Investment inflows into Qatar exceeded outflows even as the Gulf nation grappled with diplomatic isolation by its neighbors, its central bank governor Abdullah Saud Al-Thani told CNBC in a Sunday interview.
Al-Thani said a "not very significant" amount of less than $6 billion left Qatar over the last month, mostly moved out by non-residents on the first and second day of the crisis. But that level is not too different from those observed before the regional dispute, the central banker said.
"Some of them went as foreign currencies, (it) is normal as it was … We haven't seen a very significant amount drawn from our reserves, and we are satisfied that it is a normal amount of money (that) has been drawn in the last month almost," he said.
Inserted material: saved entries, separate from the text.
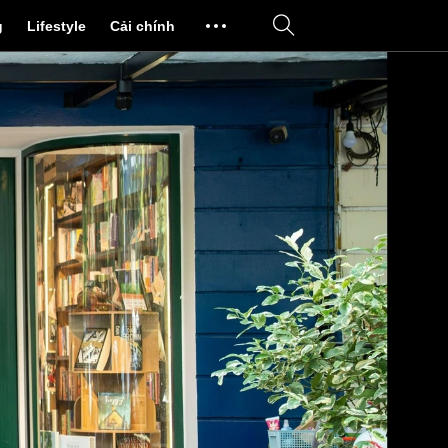
g
Lifestyle
Cải chính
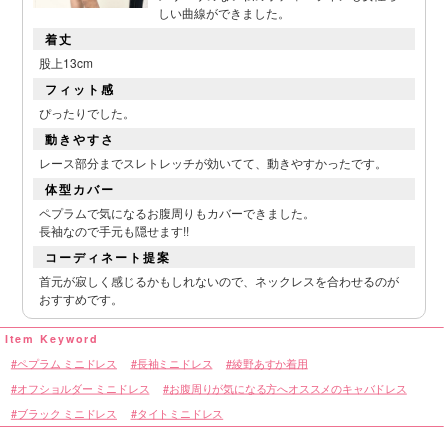
しい曲線ができました。
着丈
■カラーバリエーション
股上13cm
フィット感
ぴったりでした。
動きやすさ
レース部分までスレトレッチが効いてて、動きやすかったです。
体型カバー
ペプラムで気になるお腹周りもカバーできました。
長袖なので手元も隠せます!!
コーディネート提案
首元が寂しく感じるかもしれないので、ネックレスを合わせるのが
おすすめです。
ペプラム ミニドレス
長袖ミニドレス
綾野あすか着用
オフショルダー ミニドレス
お腹周りが気になる方へオススメのキャバドレス
ブラック ミニドレス
タイトミニドレス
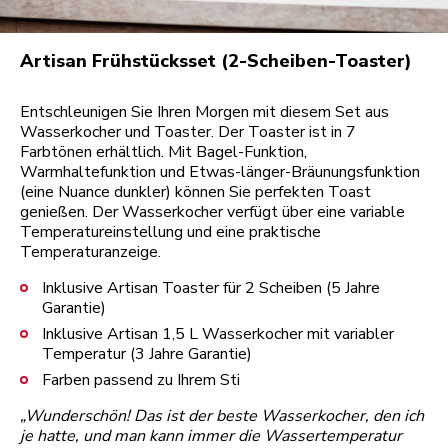
Artisan Frühstücksset (2-Scheiben-Toaster)
Entschleunigen Sie Ihren Morgen mit diesem Set aus
Wasserkocher und Toaster. Der Toaster ist in 7
Farbtönen erhältlich. Mit Bagel-Funktion,
Warmhaltefunktion und Etwas-länger-Bräunungsfunktion
(eine Nuance dunkler) können Sie perfekten Toast
genießen. Der Wasserkocher verfügt über eine variable
Temperatureinstellung und eine praktische
Temperaturanzeige.
Inklusive Artisan Toaster für 2 Scheiben (5 Jahre
Garantie)
Inklusive Artisan 1,5 L Wasserkocher mit variabler
Temperatur (3 Jahre Garantie)
Farben passend zu Ihrem Sti
„Wunderschön! Das ist der beste Wasserkocher, den ich
je hatte, und man kann immer die Wassertemperatur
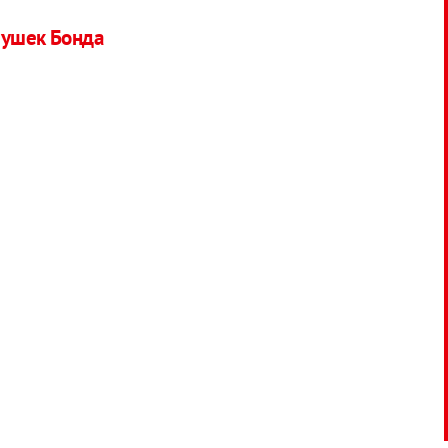
вушек Бонда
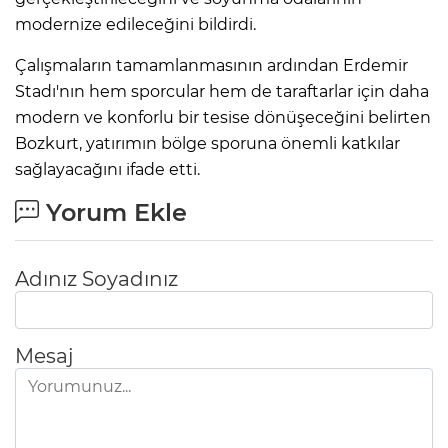
modernize edileceğini bildirdi.
Çalışmaların tamamlanmasının ardından Erdemir
Stadı'nın hem sporcular hem de taraftarlar için daha
modern ve konforlu bir tesise dönüşeceğini belirten
Bozkurt, yatırımın bölge sporuna önemli katkılar
sağlayacağını ifade etti.
Yorum Ekle
Adınız Soyadınız
Mesaj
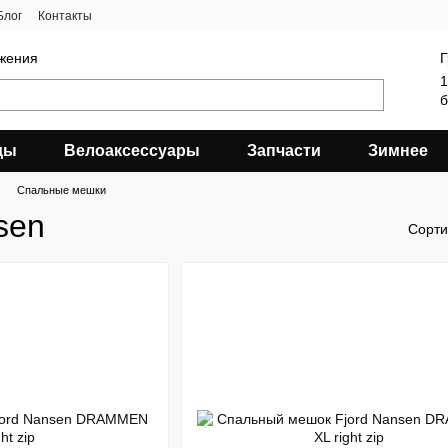
Блог
Контакты
яжения
Г
1
б
ды
Велоаксессуары
Запчасти
Зимнее
Спальные мешки
sen
Сорти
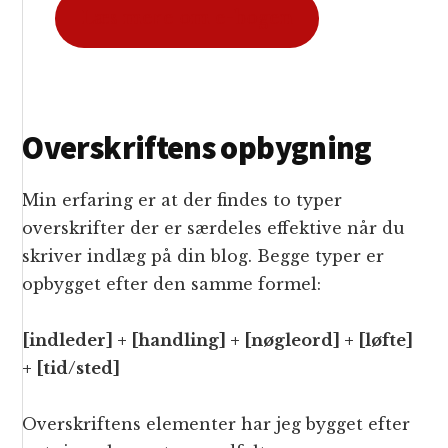
Læs mere om e-bogen
Overskriftens opbygning
Min erfaring er at der findes to typer
overskrifter der er særdeles effektive når du
skriver indlæg på din blog. Begge typer er
opbygget efter den samme formel:
[indleder] + [handling] + [nøgleord] + [løfte]
+ [tid/sted]
Overskriftens elementer har jeg bygget efter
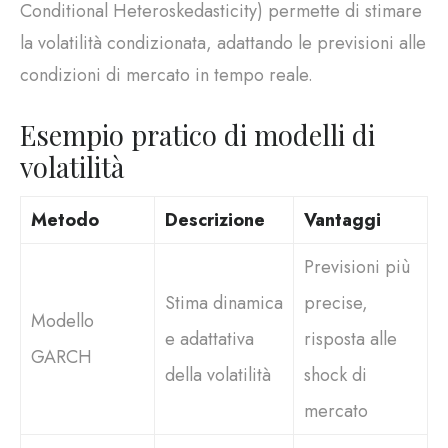
Conditional Heteroskedasticity) permette di stimare
la volatilità condizionata, adattando le previsioni alle
condizioni di mercato in tempo reale.
Esempio pratico di modelli di
volatilità
Metodo
Descrizione
Vantaggi
Previsioni più
Stima dinamica
precise,
Modello
e adattativa
risposta alle
GARCH
della volatilità
shock di
mercato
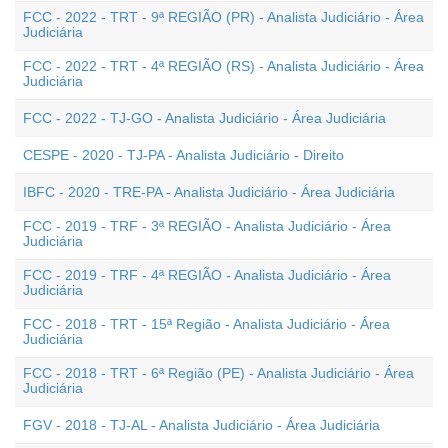
FCC - 2022 - TRT - 9ª REGIÃO (PR) - Analista Judiciário - Área
Judiciária
FCC - 2022 - TRT - 4ª REGIÃO (RS) - Analista Judiciário - Área
Judiciária
FCC - 2022 - TJ-GO - Analista Judiciário - Área Judiciária
CESPE - 2020 - TJ-PA - Analista Judiciário - Direito
IBFC - 2020 - TRE-PA - Analista Judiciário - Área Judiciária
FCC - 2019 - TRF - 3ª REGIÃO - Analista Judiciário - Área
Judiciária
FCC - 2019 - TRF - 4ª REGIÃO - Analista Judiciário - Área
Judiciária
FCC - 2018 - TRT - 15ª Região - Analista Judiciário - Área
Judiciária
FCC - 2018 - TRT - 6ª Região (PE) - Analista Judiciário - Área
Judiciária
FGV - 2018 - TJ-AL - Analista Judiciário - Área Judiciária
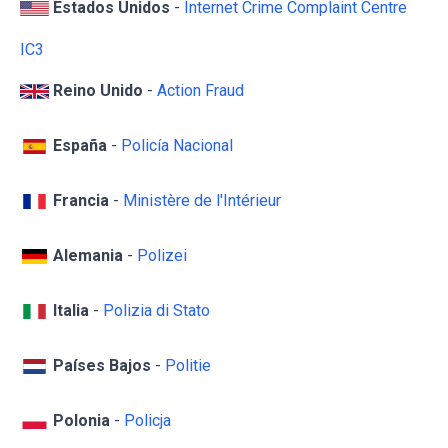
Estados Unidos
-
Internet Crime Complaint Centre
IC3
Reino Unido
-
Action Fraud
España
-
Policía Nacional
Francia
-
Ministère de l'Intérieur
Alemania
-
Polizei
Italia
-
Polizia di Stato
Países Bajos
-
Politie
Polonia
-
Policja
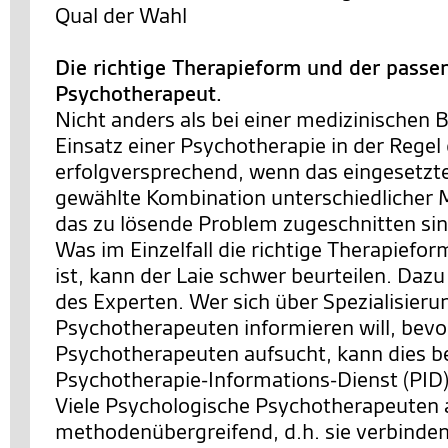
Qual der Wahl
Die richtige Therapieform und der passe
Psychotherapeut.
Nicht anders als bei einer medizinischen 
Einsatz einer Psychotherapie in der Rege
erfolgversprechend, wenn das eingesetzte
gewählte Kombination unterschiedlicher
das zu lösende Problem zugeschnitten sin
Was im Einzelfall die richtige Therapiefo
ist, kann der Laie schwer beurteilen. Dazu
des Experten. Wer sich über Spezialisier
Psychotherapeuten informieren will, bevo
Psychotherapeuten aufsucht, kann dies b
Psychotherapie-Informations-Dienst (PID)
Viele Psychologische Psychotherapeuten 
methodenübergreifend, d.h. sie verbinde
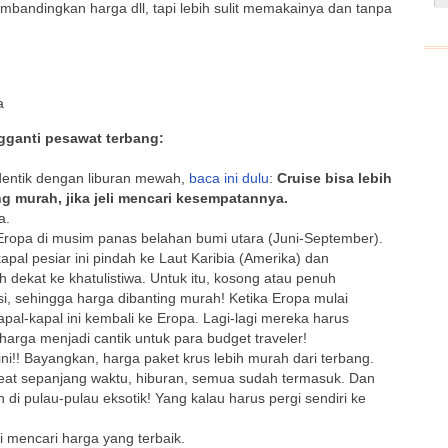
bandingkan harga dll, tapi lebih sulit memakainya dan tanpa
a
ngganti pesawat terbang:
identik dengan liburan mewah,
baca ini dulu
:
Cruise bisa lebih
g murah, jika jeli mencari kesempatannya.
a.
 Eropa di musim panas belahan bumi utara (Juni-September).
apal pesiar ini pindah ke Laut Karibia (Amerika) dan
h dekat ke khatulistiwa. Untuk itu, kosong atau penuh
si, sehingga harga dibanting murah! Ketika Eropa mulai
apal-kapal ini kembali ke Eropa. Lagi-lagi mereka harus
arga menjadi cantik untuk para budget traveler!
ni!! Bayangkan, harga paket krus lebih murah dari terbang.
eat sepanjang waktu, hiburan, semua sudah termasuk. Dan
 di pulau-pulau eksotik! Yang kalau harus pergi sendiri ke
i mencari harga yang terbaik.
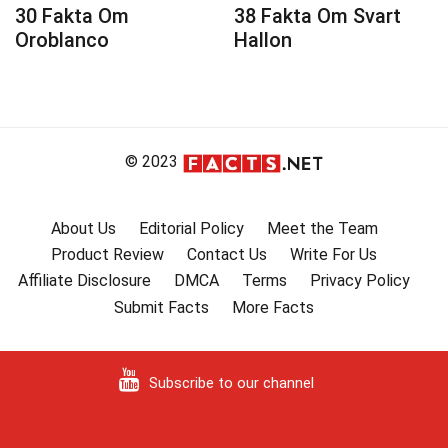
30 Fakta Om
38 Fakta Om Svart
Oroblanco
Hallon
© 2023
About Us
Editorial Policy
Meet the Team
Product Review
Contact Us
Write For Us
Affiliate Disclosure
DMCA
Terms
Privacy Policy
Submit Facts
More Facts
Subscribe to our channel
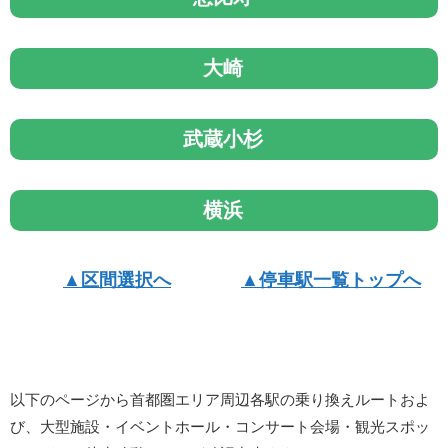
大崎
武蔵小杉
横浜
▲区間選択へ
▲停車駅一覧トップへ
以下のページから首都圏エリア周辺各駅の乗り換えルートおよ
び、大型施設・イベントホール・コンサート会場・観光スポッ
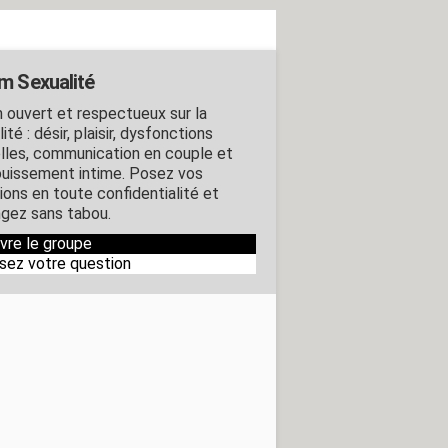
m Sexualité
 ouvert et respectueux sur la
ité : désir, plaisir, dysfonctions
lles, communication en couple et
uissement intime. Posez vos
ions en toute confidentialité et
gez sans tabou.
ivre le groupe
sez votre question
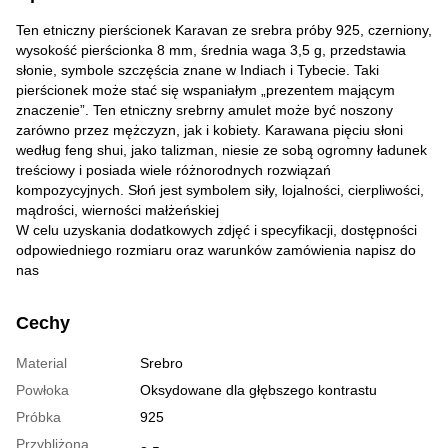
Ten etniczny pierścionek Karavan ze srebra próby 925, czerniony,
wysokość pierścionka 8 mm, średnia waga 3,5 g, przedstawia
słonie, symbole szczęścia znane w Indiach i Tybecie. Taki
pierścionek może stać się wspaniałym „prezentem mającym
znaczenie”. Ten etniczny srebrny amulet może być noszony
zarówno przez mężczyzn, jak i kobiety. Karawana pięciu słoni
według feng shui, jako talizman, niesie ze sobą ogromny ładunek
treściowy i posiada wiele różnorodnych rozwiązań
kompozycyjnych. Słoń jest symbolem siły, lojalności, cierpliwości,
mądrości, wierności małżeńskiej
W celu uzyskania dodatkowych zdjęć i specyfikacji, dostępności
odpowiedniego rozmiaru oraz warunków zamówienia napisz do
nas
Cechy
Material
Srebro
Powłoka
Oksydowane dla głębszego kontrastu
Próbka
925
Przybliżona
Qatar has denied accusations by its neighbors that it supports terrorism and allies with regional foe Iran. But Saudi Arabia, the United Arab Emirates, Egypt and Bahrain have pressed on, pledging to take new political, economic and legal steps against Qatar.
Since the spat first unfolded in June, the Qatari stock market sunk and the country's currency — the riyal — fluctuated wildly, while ratings agency Moody's downgraded Qatar's sovereign credit to "negative" from "stable."
But Al-Thani downplayed the overall impact of the crisis on the country's economy and financial system. He noted that the country's stock market is attracting more interest from foreign investors.